──────── RECORD SET

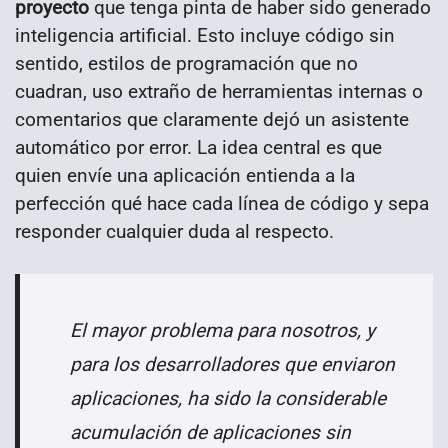
proyecto
que tenga pinta de haber sido generado
inteligencia artificial. Esto incluye código sin
sentido, estilos de programación que no
cuadran, uso extraño de herramientas internas o
comentarios que claramente dejó un asistente
automático por error. La idea central es que
quien envíe una aplicación entienda a la
perfección qué hace cada línea de código y sepa
responder cualquier duda al respecto.
El mayor problema para nosotros, y
para los desarrolladores que enviaron
aplicaciones, ha sido la considerable
acumulación de aplicaciones sin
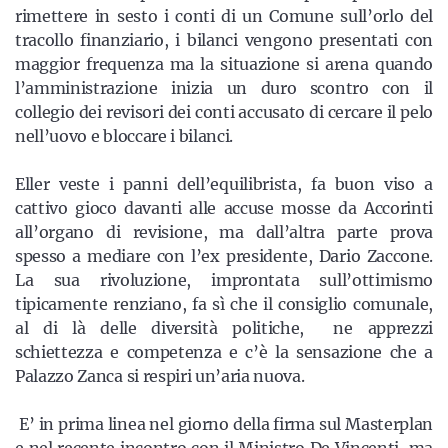
rimettere in sesto i conti di un Comune sull’orlo del
tracollo finanziario, i bilanci vengono presentati con
maggior frequenza ma la situazione si arena quando
l’amministrazione inizia un duro scontro con il
collegio dei revisori dei conti accusato di cercare il pelo
nell’uovo e bloccare i bilanci.
Eller veste i panni dell’equilibrista, fa buon viso a
cattivo gioco davanti alle accuse mosse da Accorinti
all’organo di revisione, ma dall’altra parte prova
spesso a mediare con l’ex presidente, Dario Zaccone.
La sua rivoluzione, improntata sull’ottimismo
tipicamente renziano, fa sì che il consiglio comunale,
al di là delle diversità politiche, ne apprezzi
schiettezza e competenza e c’è la sensazione che a
Palazzo Zanca si respiri un’aria nuova.
E’ in prima linea nel giorno della firma sul Masterplan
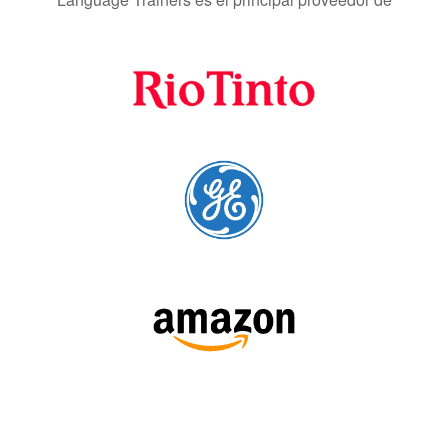
SÍGUENOS:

────────────────

INSTRUCTIONS FOR THE TASK:
Update the stretch from the start of the listing through the line containing "comentarios que claramente dejó un asistente" by replacing "herramientas" with "utilidades" and leaving everything else unchanged. Give only those lines, without the pictures.

EXERCISE RESPONSE:
proyecto
que tenga pinta de haber sido generado
inteligencia artificial. Esto incluye código sin
sentido, estilos de programación que no
cuadran, uso extraño de utilidades internas o
comentarios que claramente dejó un asistente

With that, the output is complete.